Collected data:

= Beginning of Section =

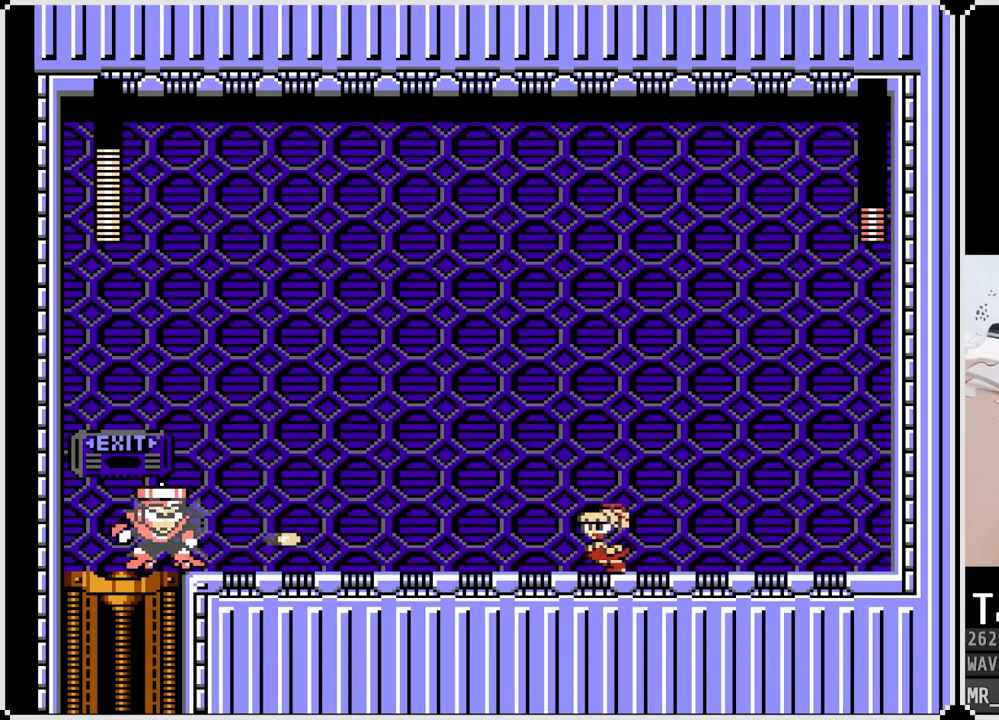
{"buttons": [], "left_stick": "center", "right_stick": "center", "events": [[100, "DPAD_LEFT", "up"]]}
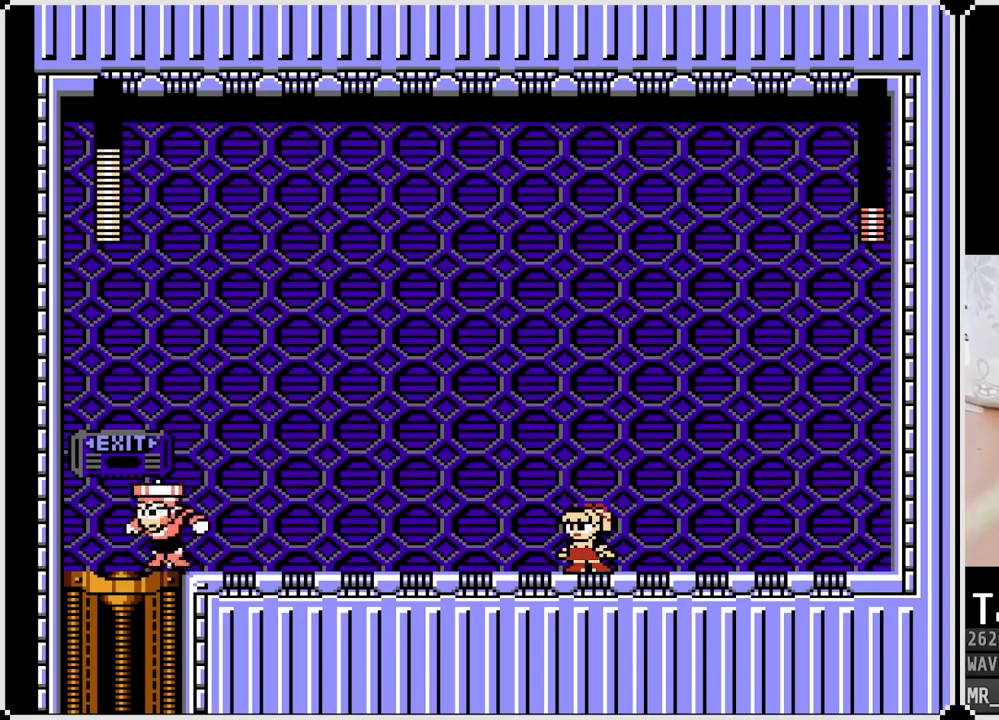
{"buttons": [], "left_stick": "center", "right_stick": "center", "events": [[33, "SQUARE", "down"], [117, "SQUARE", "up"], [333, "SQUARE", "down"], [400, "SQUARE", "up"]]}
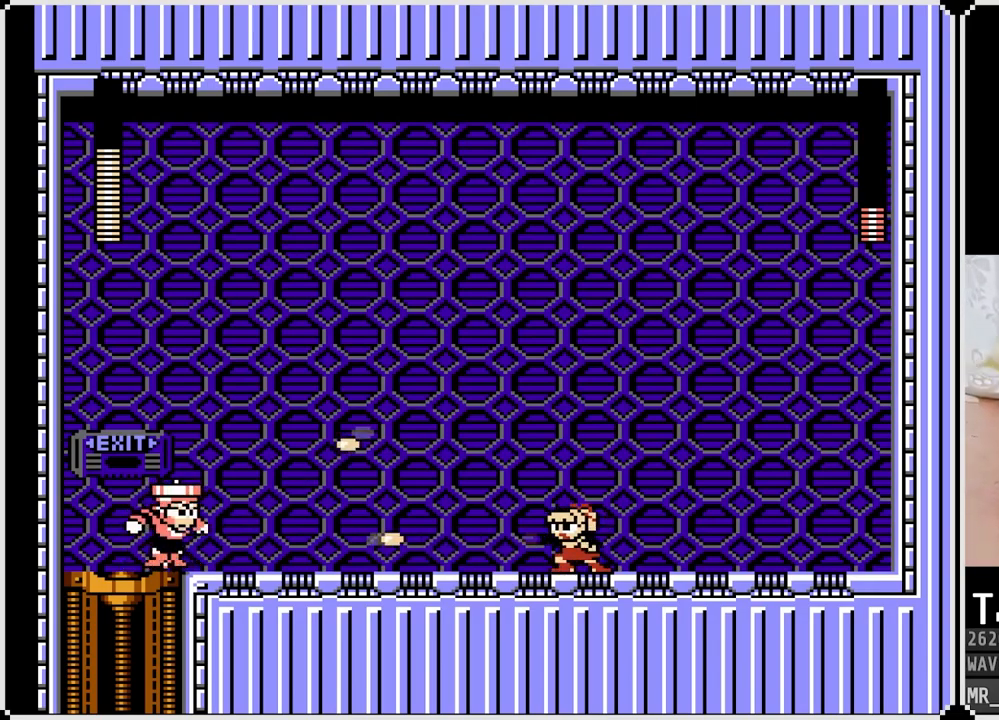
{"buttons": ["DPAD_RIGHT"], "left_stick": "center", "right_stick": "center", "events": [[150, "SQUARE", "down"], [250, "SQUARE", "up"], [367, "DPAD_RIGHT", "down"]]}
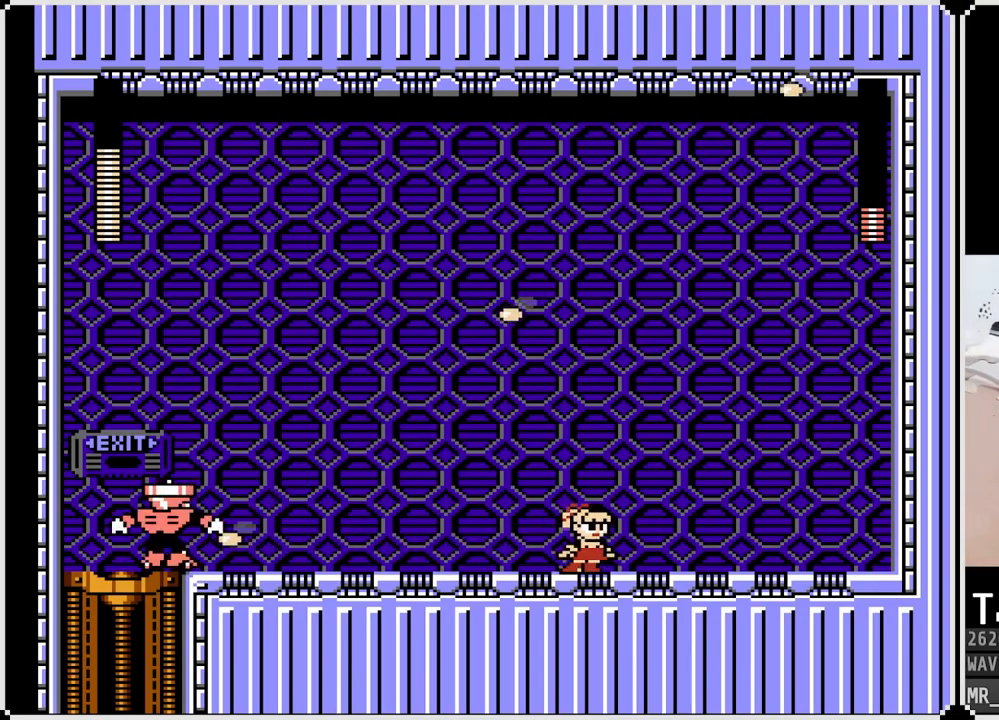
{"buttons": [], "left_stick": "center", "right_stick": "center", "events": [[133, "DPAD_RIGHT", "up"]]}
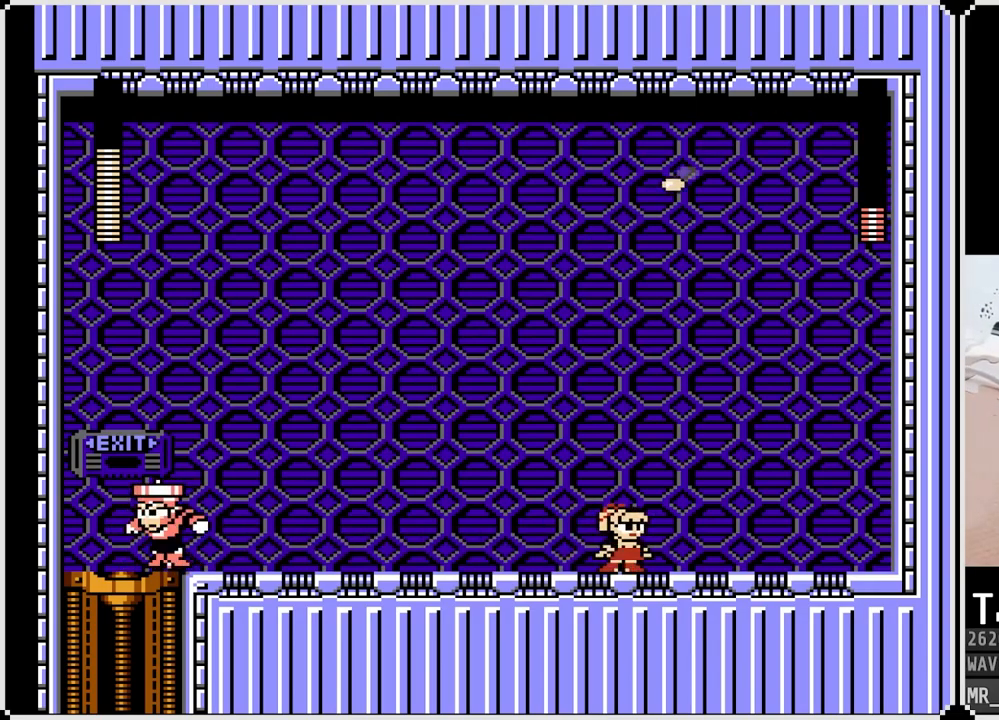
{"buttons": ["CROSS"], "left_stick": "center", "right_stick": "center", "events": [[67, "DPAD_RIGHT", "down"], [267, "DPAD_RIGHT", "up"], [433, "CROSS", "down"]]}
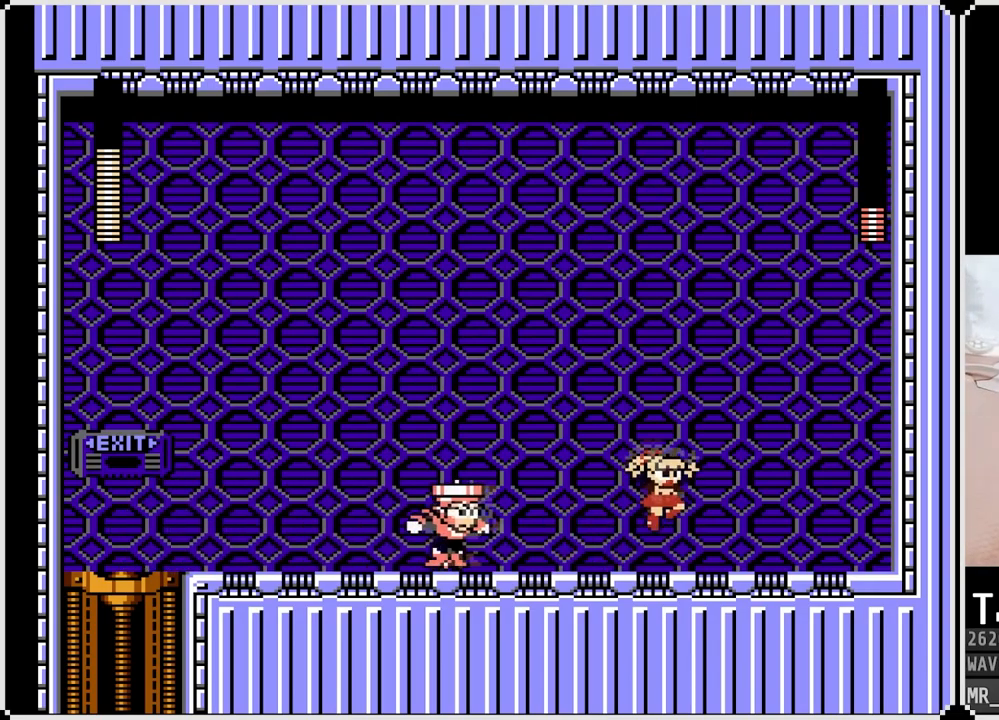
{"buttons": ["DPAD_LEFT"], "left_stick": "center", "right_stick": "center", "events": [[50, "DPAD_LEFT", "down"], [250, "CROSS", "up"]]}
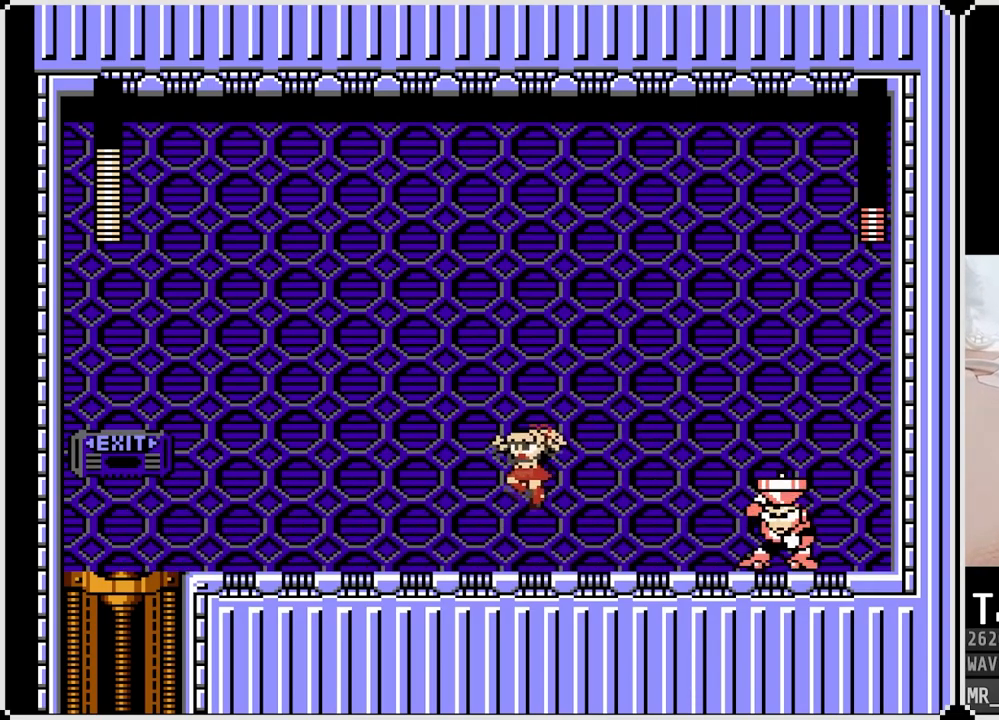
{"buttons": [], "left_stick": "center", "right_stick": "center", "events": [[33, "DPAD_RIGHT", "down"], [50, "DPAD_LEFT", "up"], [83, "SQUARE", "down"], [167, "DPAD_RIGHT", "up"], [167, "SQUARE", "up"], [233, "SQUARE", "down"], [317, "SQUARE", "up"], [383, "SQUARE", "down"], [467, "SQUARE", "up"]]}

= End of Section =

AIM OF THE EXERCISE: Determine how many lines above contain the word "down", then give the number by itself.

EXPECTED ANSWER: 5